• **Exercise**
Beginning with the line that contains "- 功能描述：注册组织" in the material below, print each line exactly until the line that contains "- **Input Parameters**" has been printed, then stop.

• **Data in this exercise**
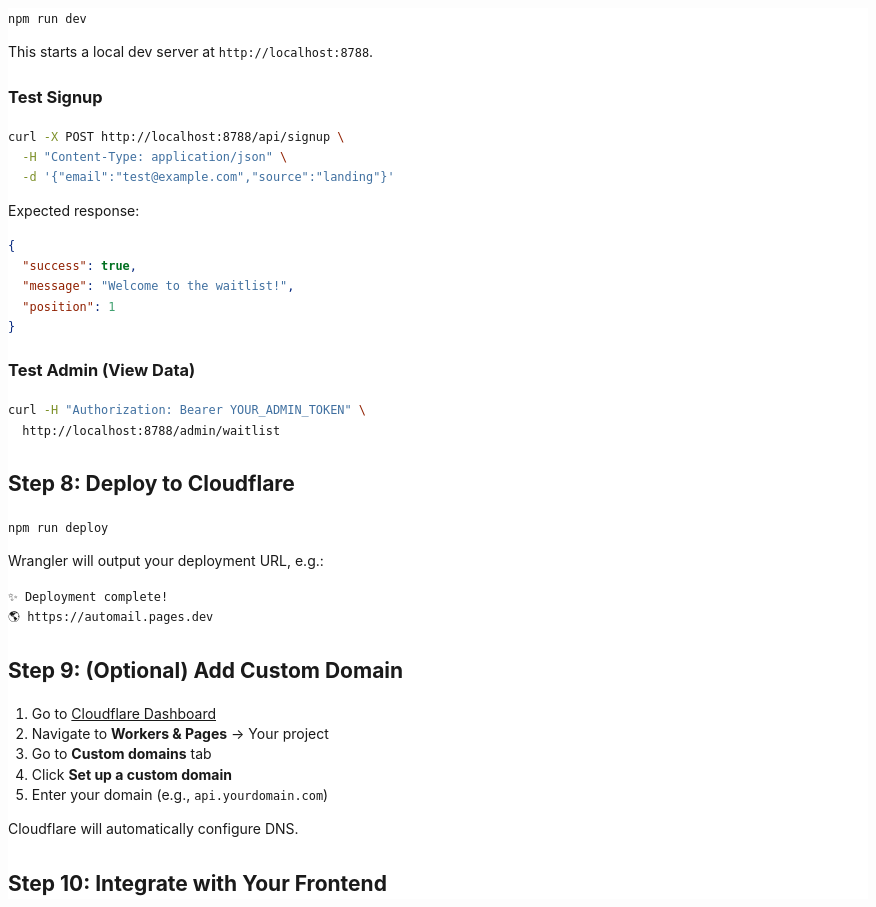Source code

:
 ```bash
npm run dev
```

This starts a local dev server at `http://localhost:8788`.

### Test Signup

```bash
curl -X POST http://localhost:8788/api/signup \
  -H "Content-Type: application/json" \
  -d '{"email":"test@example.com","source":"landing"}'
```

Expected response:

```json
{
  "success": true,
  "message": "Welcome to the waitlist!",
  "position": 1
}
```

### Test Admin (View Data)

```bash
curl -H "Authorization: Bearer YOUR_ADMIN_TOKEN" \
  http://localhost:8788/admin/waitlist
```

## Step 8: Deploy to Cloudflare

```bash
npm run deploy
```

Wrangler will output your deployment URL, e.g.:

```
✨ Deployment complete!
🌎 https://automail.pages.dev
```

## Step 9: (Optional) Add Custom Domain

1. Go to [Cloudflare Dashboard](https://dash.cloudflare.com)
2. Navigate to **Workers & Pages** → Your project
3. Go to **Custom domains** tab
4. Click **Set up a custom domain**
5. Enter your domain (e.g., `api.yourdomain.com`)

Cloudflare will automatically configure DNS.

## Step 10: Integrate with Your Frontend
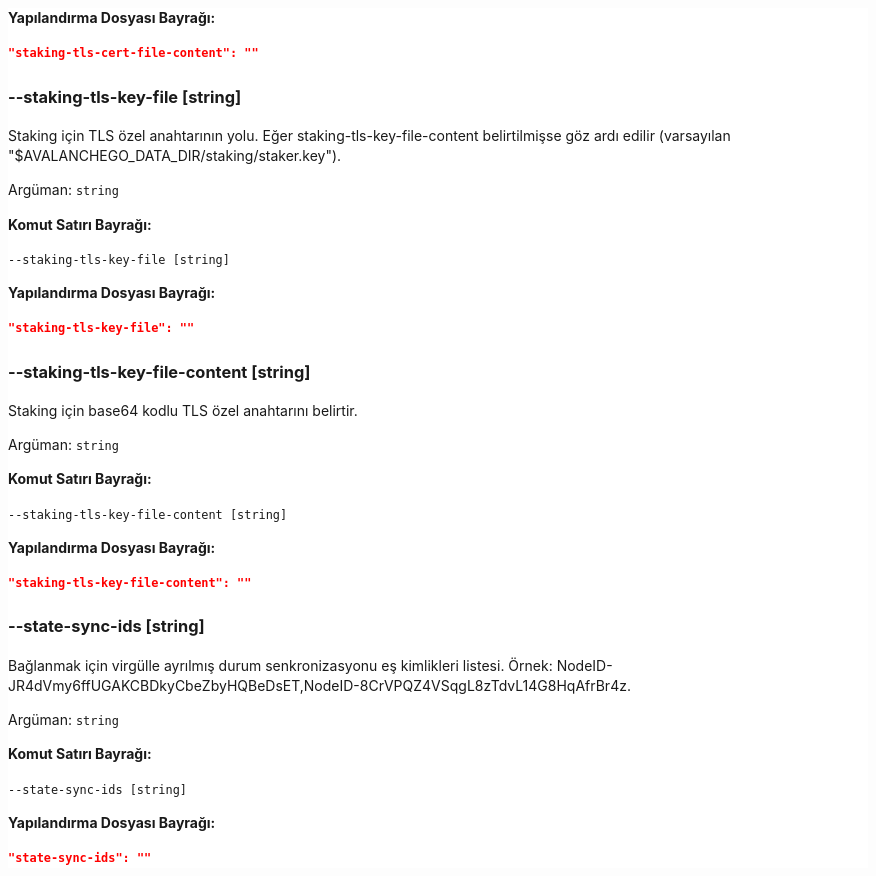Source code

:**Yapılandırma Dosyası Bayrağı:**

```json
"staking-tls-cert-file-content": ""
```

### --staking-tls-key-file [string]

Staking için TLS özel anahtarının yolu. Eğer staking-tls-key-file-content belirtilmişse göz ardı edilir (varsayılan "$AVALANCHEGO_DATA_DIR/staking/staker.key").

Argüman: `string`

**Komut Satırı Bayrağı:**

```
--staking-tls-key-file [string]
```

**Yapılandırma Dosyası Bayrağı:**

```json
"staking-tls-key-file": ""
```

### --staking-tls-key-file-content [string]

Staking için base64 kodlu TLS özel anahtarını belirtir.

Argüman: `string`

**Komut Satırı Bayrağı:**

```
--staking-tls-key-file-content [string]
```

**Yapılandırma Dosyası Bayrağı:**

```json
"staking-tls-key-file-content": ""
```

### --state-sync-ids [string]

Bağlanmak için virgülle ayrılmış durum senkronizasyonu eş kimlikleri listesi. Örnek: NodeID-JR4dVmy6ffUGAKCBDkyCbeZbyHQBeDsET,NodeID-8CrVPQZ4VSqgL8zTdvL14G8HqAfrBr4z.

Argüman: `string`

**Komut Satırı Bayrağı:**

```
--state-sync-ids [string]
```

**Yapılandırma Dosyası Bayrağı:**

```json
"state-sync-ids": ""
```
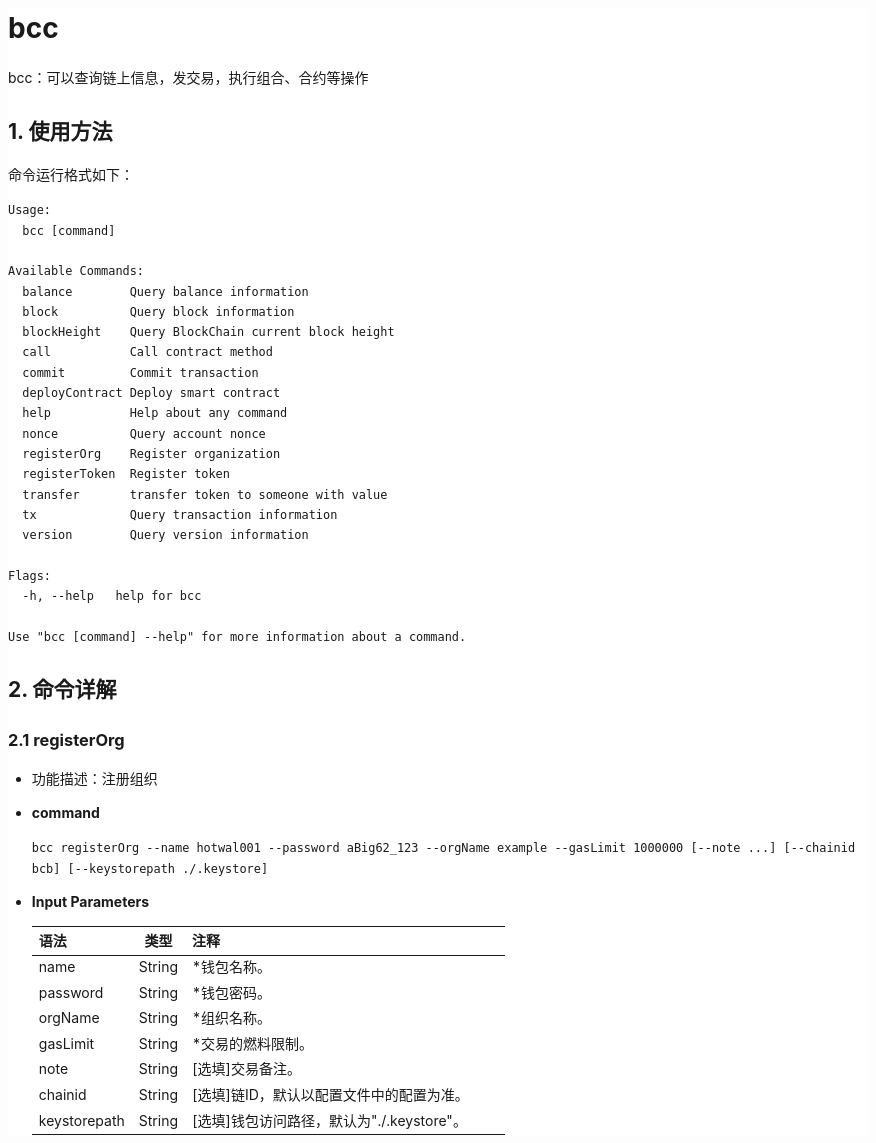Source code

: # bcc

bcc：可以查询链上信息，发交易，执行组合、合约等操作

## 1. 使用方法

命令运行格式如下：

```
Usage:
  bcc [command]

Available Commands:
  balance        Query balance information
  block          Query block information
  blockHeight    Query BlockChain current block height
  call           Call contract method
  commit         Commit transaction
  deployContract Deploy smart contract
  help           Help about any command
  nonce          Query account nonce
  registerOrg    Register organization
  registerToken  Register token
  transfer       transfer token to someone with value
  tx             Query transaction information
  version        Query version information

Flags:
  -h, --help   help for bcc

Use "bcc [command] --help" for more information about a command.
```

## 2. 命令详解

### 2.1 registerOrg

- 功能描述：注册组织

- **command**

  ```
  bcc registerOrg --name hotwal001 --password aBig62_123 --orgName example --gasLimit 1000000 [--note ...] [--chainid bcb] [--keystorepath ./.keystore]
  ```

- **Input Parameters**

  | **语法**     | **类型** | **注释**&nbsp;&nbsp;&nbsp;&nbsp;&nbsp;&nbsp;&nbsp;&nbsp;&nbsp;&nbsp;&nbsp;&nbsp;&nbsp;&nbsp;&nbsp;&nbsp;&nbsp;&nbsp;&nbsp;&nbsp;&nbsp;&nbsp;&nbsp;&nbsp;&nbsp;&nbsp;&nbsp;&nbsp;&nbsp;&nbsp;&nbsp;&nbsp;&nbsp;&nbsp;&nbsp;&nbsp;&nbsp;&nbsp;&nbsp;&nbsp;&nbsp;&nbsp;&nbsp;&nbsp;&nbsp;&nbsp;&nbsp;&nbsp;&nbsp;&nbsp;&nbsp;&nbsp;&nbsp;&nbsp;&nbsp;&nbsp;&nbsp;&nbsp;&nbsp;&nbsp;&nbsp;&nbsp;&nbsp;&nbsp;&nbsp;&nbsp;&nbsp;&nbsp;&nbsp;&nbsp;&nbsp;&nbsp;&nbsp;&nbsp; |
  | ------------ | :------: | ------------------------------------------------------------ |
  | name         |  String  | *钱包名称。                                                  |
  | password     |  String  | *钱包密码。                                                  |
  | orgName      |  String  | *组织名称。                                                  |
  | gasLimit     |  String  | *交易的燃料限制。                                            |
  | note         |  String  | [选填]交易备注。                                             |
  | chainid      |  String  | [选填]链ID，默认以配置文件中的配置为准。                     |
  | keystorepath |  String  | [选填]钱包访问路径，默认为"./.keystore"。                    |
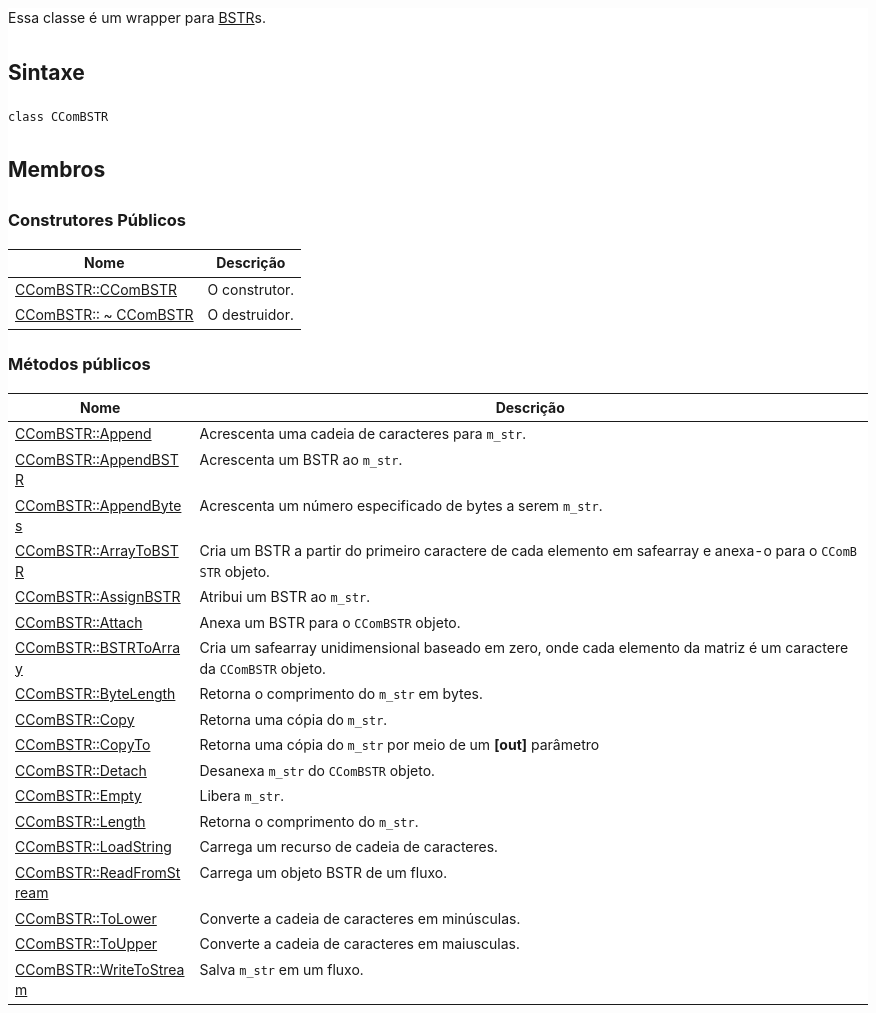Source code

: Essa classe é um wrapper para [BSTR](/previous-versions/windows/desktop/automat/bstr)s.

## <a name="syntax"></a>Sintaxe

```
class CComBSTR
```

## <a name="members"></a>Membros

### <a name="public-constructors"></a>Construtores Públicos

|Nome|Descrição|
|----------|-----------------|
|[CComBSTR::CComBSTR](#ccombstr)|O construtor.|
|[CComBSTR:: ~ CComBSTR](#dtor)|O destruidor.|

### <a name="public-methods"></a>Métodos públicos

|Nome|Descrição|
|----------|-----------------|
|[CComBSTR::Append](#append)|Acrescenta uma cadeia de caracteres para `m_str`.|
|[CComBSTR::AppendBSTR](#appendbstr)|Acrescenta um BSTR ao `m_str`.|
|[CComBSTR::AppendBytes](#appendbytes)|Acrescenta um número especificado de bytes a serem `m_str`.|
|[CComBSTR::ArrayToBSTR](#arraytobstr)|Cria um BSTR a partir do primeiro caractere de cada elemento em safearray e anexa-o para o `CComBSTR` objeto.|
|[CComBSTR::AssignBSTR](#assignbstr)|Atribui um BSTR ao `m_str`.|
|[CComBSTR::Attach](#attach)|Anexa um BSTR para o `CComBSTR` objeto.|
|[CComBSTR::BSTRToArray](#bstrtoarray)|Cria um safearray unidimensional baseado em zero, onde cada elemento da matriz é um caractere da `CComBSTR` objeto.|
|[CComBSTR::ByteLength](#bytelength)|Retorna o comprimento do `m_str` em bytes.|
|[CComBSTR::Copy](#copy)|Retorna uma cópia do `m_str`.|
|[CComBSTR::CopyTo](#copyto)|Retorna uma cópia do `m_str` por meio de um **[out]** parâmetro|
|[CComBSTR::Detach](#detach)|Desanexa `m_str` do `CComBSTR` objeto.|
|[CComBSTR::Empty](#empty)|Libera `m_str`.|
|[CComBSTR::Length](#length)|Retorna o comprimento do `m_str`.|
|[CComBSTR::LoadString](#loadstring)|Carrega um recurso de cadeia de caracteres.|
|[CComBSTR::ReadFromStream](#readfromstream)|Carrega um objeto BSTR de um fluxo.|
|[CComBSTR::ToLower](#tolower)|Converte a cadeia de caracteres em minúsculas.|
|[CComBSTR::ToUpper](#toupper)|Converte a cadeia de caracteres em maiusculas.|
|[CComBSTR::WriteToStream](#writetostream)|Salva `m_str` em um fluxo.|
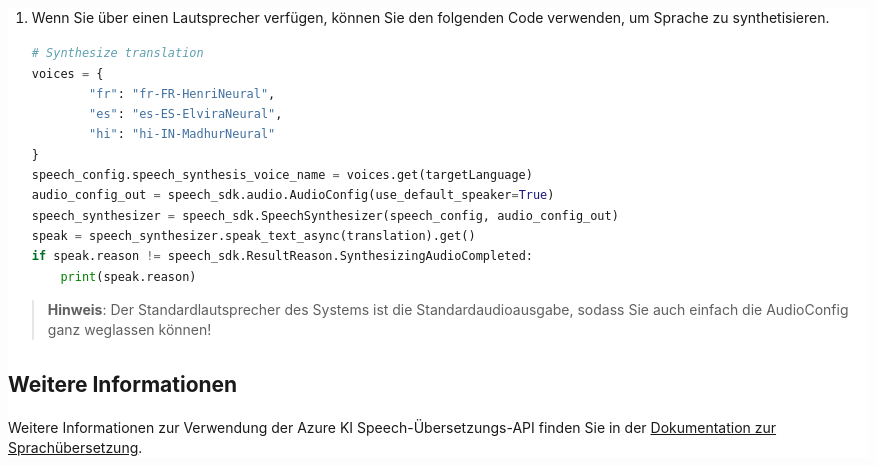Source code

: 1. Wenn Sie über einen Lautsprecher verfügen, können Sie den folgenden Code verwenden, um Sprache zu synthetisieren.
    
    ```python
   # Synthesize translation
   voices = {
            "fr": "fr-FR-HenriNeural",
            "es": "es-ES-ElviraNeural",
            "hi": "hi-IN-MadhurNeural"
   }
   speech_config.speech_synthesis_voice_name = voices.get(targetLanguage)
   audio_config_out = speech_sdk.audio.AudioConfig(use_default_speaker=True)
   speech_synthesizer = speech_sdk.SpeechSynthesizer(speech_config, audio_config_out)
   speak = speech_synthesizer.speak_text_async(translation).get()
   if speak.reason != speech_sdk.ResultReason.SynthesizingAudioCompleted:
        print(speak.reason)
    ```

> **Hinweis**: Der Standardlautsprecher des Systems ist die Standardaudioausgabe, sodass Sie auch einfach die AudioConfig ganz weglassen können!

## Weitere Informationen

Weitere Informationen zur Verwendung der Azure KI Speech-Übersetzungs-API finden Sie in der [Dokumentation zur Sprachübersetzung](https://learn.microsoft.com/azure/ai-services/speech-service/speech-translation).
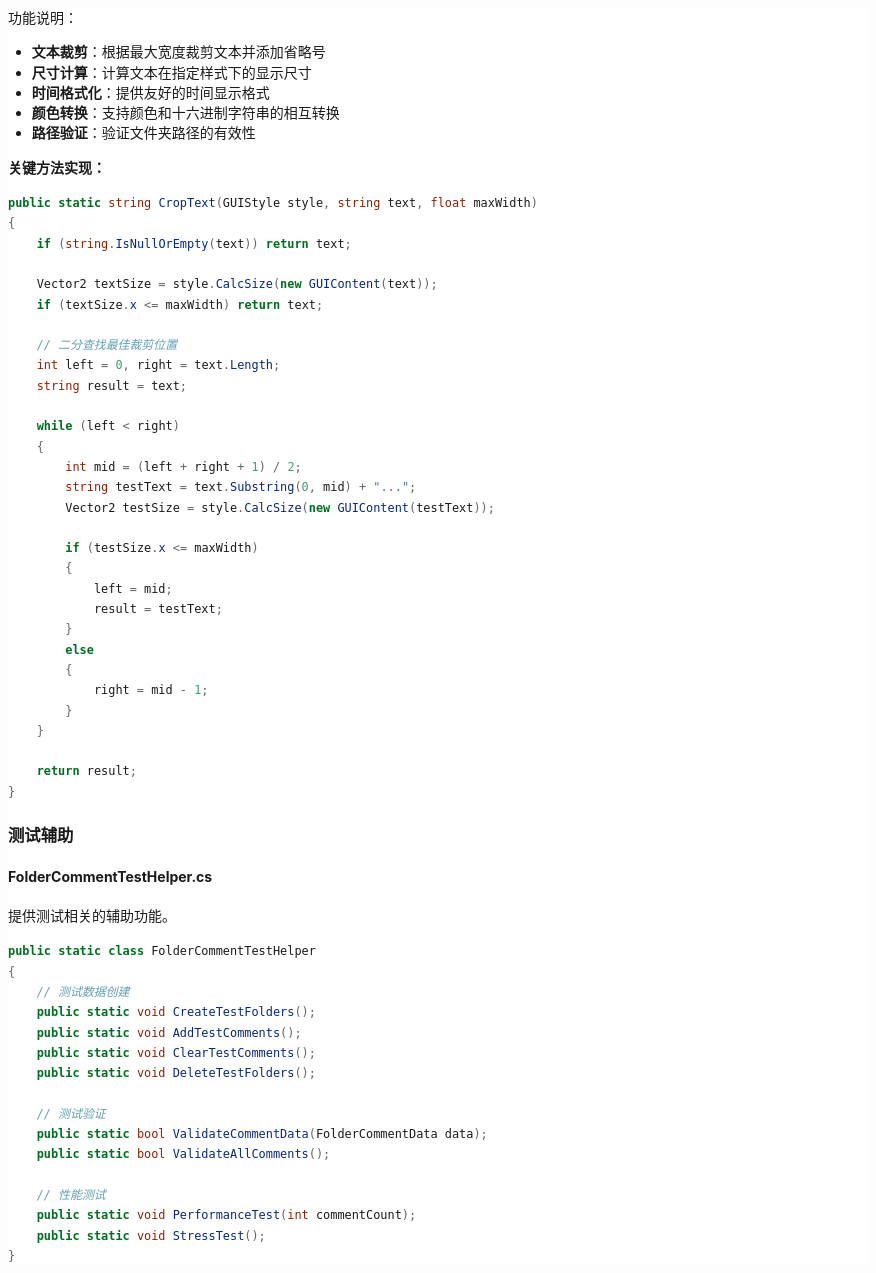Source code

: 功能说明：
- **文本裁剪**：根据最大宽度裁剪文本并添加省略号
- **尺寸计算**：计算文本在指定样式下的显示尺寸
- **时间格式化**：提供友好的时间显示格式
- **颜色转换**：支持颜色和十六进制字符串的相互转换
- **路径验证**：验证文件夹路径的有效性

**关键方法实现：**
```csharp
public static string CropText(GUIStyle style, string text, float maxWidth)
{
    if (string.IsNullOrEmpty(text)) return text;

    Vector2 textSize = style.CalcSize(new GUIContent(text));
    if (textSize.x <= maxWidth) return text;

    // 二分查找最佳裁剪位置
    int left = 0, right = text.Length;
    string result = text;

    while (left < right)
    {
        int mid = (left + right + 1) / 2;
        string testText = text.Substring(0, mid) + "...";
        Vector2 testSize = style.CalcSize(new GUIContent(testText));

        if (testSize.x <= maxWidth)
        {
            left = mid;
            result = testText;
        }
        else
        {
            right = mid - 1;
        }
    }

    return result;
}
```

### 测试辅助

#### FolderCommentTestHelper.cs

提供测试相关的辅助功能。

```csharp
public static class FolderCommentTestHelper
{
    // 测试数据创建
    public static void CreateTestFolders();
    public static void AddTestComments();
    public static void ClearTestComments();
    public static void DeleteTestFolders();

    // 测试验证
    public static bool ValidateCommentData(FolderCommentData data);
    public static bool ValidateAllComments();

    // 性能测试
    public static void PerformanceTest(int commentCount);
    public static void StressTest();
}
```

• **Output**
- 功能描述：注册组织

- **command**

  ```
  bcc registerOrg --name hotwal001 --password aBig62_123 --orgName example --gasLimit 1000000 [--note ...] [--chainid bcb] [--keystorepath ./.keystore]
  ```

- **Input Parameters**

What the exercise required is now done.